The splenium, as seen on sagittal images, contains both components of the corpus callosum (the true splenium, located dorsal and posterior) and of the hippocampal commissure (the psalterium, located ventral and rostral). At birth, the splenium is intermediate in size between the body and the genu of the corpus callosum. It enlarges slowly until the fourth or fifth postnatal month and then rapidly increases in size (Fig. 2-18F and G). Note that the caudal tip of the splenium at this month is slightly hyperintense (Fig. 2-18F and G, white arrows); this is actually the hippocampal commissure, connecting the fornices, which is located caudal and a little rostral compared with the transhemispheric axons of the splenium. By the end of the seventh month, the splenium is equal in size to the genu; it then gradually enlarges in proportion with the genu and the rest of the brain through the remainder of the first year (94) (Fig. 2-18H and I). By about 9 to 10 months, the appearance of the corpus callosum becomes similar to that in the adult (Fig. 2-18J). The splenium enlarges (mainly from myelination of the axons) and the axons within it, arising from the visual and visual association areas of the cortex, turn hyperintense on T1 images (Fig. 2-18H and I) (95,97).
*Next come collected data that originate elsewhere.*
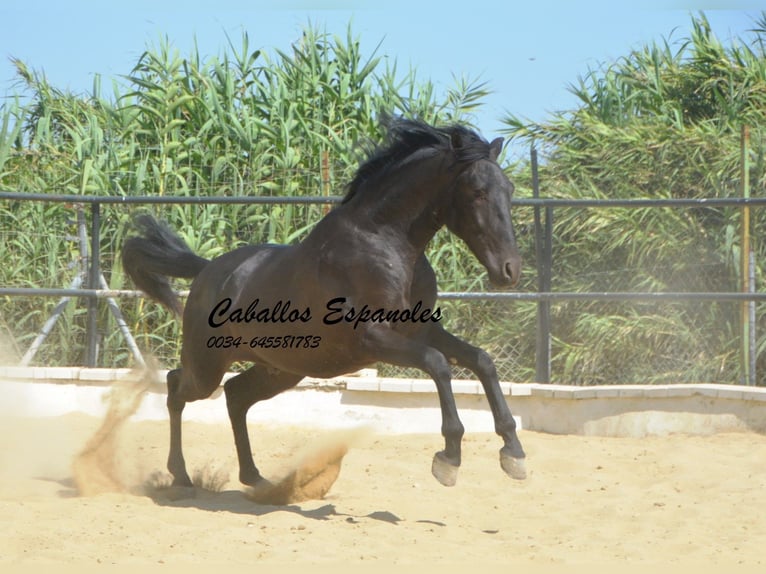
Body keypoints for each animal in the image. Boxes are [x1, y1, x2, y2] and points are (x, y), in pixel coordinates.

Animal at [124, 118, 528, 490]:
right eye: (477, 192)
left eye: (509, 189)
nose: (509, 270)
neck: (385, 243)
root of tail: (206, 270)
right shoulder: (372, 338)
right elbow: (439, 364)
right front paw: (449, 459)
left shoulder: (422, 328)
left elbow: (481, 361)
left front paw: (513, 453)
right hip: (208, 366)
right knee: (176, 388)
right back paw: (180, 475)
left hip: (281, 369)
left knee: (235, 396)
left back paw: (254, 478)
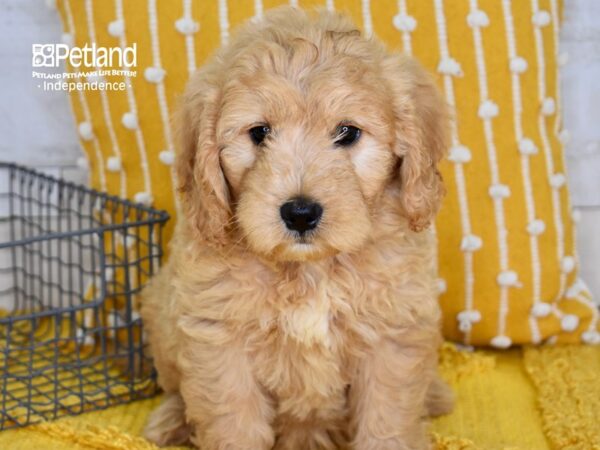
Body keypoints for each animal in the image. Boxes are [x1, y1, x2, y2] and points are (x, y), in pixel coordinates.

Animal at [141, 7, 450, 450]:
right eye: (259, 133)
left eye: (347, 132)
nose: (300, 213)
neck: (310, 270)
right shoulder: (218, 340)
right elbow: (233, 421)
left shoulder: (392, 335)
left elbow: (386, 418)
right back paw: (171, 419)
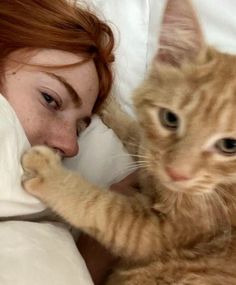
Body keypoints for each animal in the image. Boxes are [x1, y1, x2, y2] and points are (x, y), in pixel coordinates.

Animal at [20, 1, 236, 282]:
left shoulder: (159, 231)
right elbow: (135, 133)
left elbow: (104, 209)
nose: (176, 173)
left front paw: (50, 175)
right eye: (169, 119)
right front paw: (111, 106)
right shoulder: (149, 153)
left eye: (230, 146)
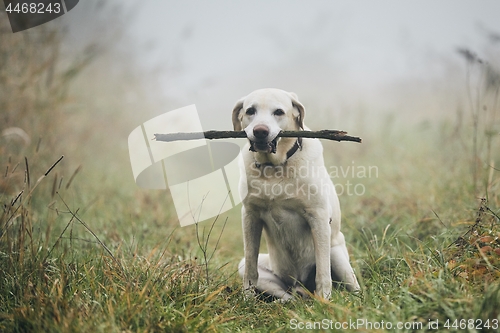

Not surprisingly, the rapid development of the splenium corresponds temporally with increasing visual awareness at 4 to 6 months of age. It is during this period that the infant develops binocular vision and visual accommodation and begins to identify objects (98). Both binocular vision and object identification are dependent on interhemispheric connection. Thus, both the enlargement and the T1 shortening of the splenium relate to the myelination of axonal connections between the visual cortex and the association areas of the brain in the increasingly visually aware child.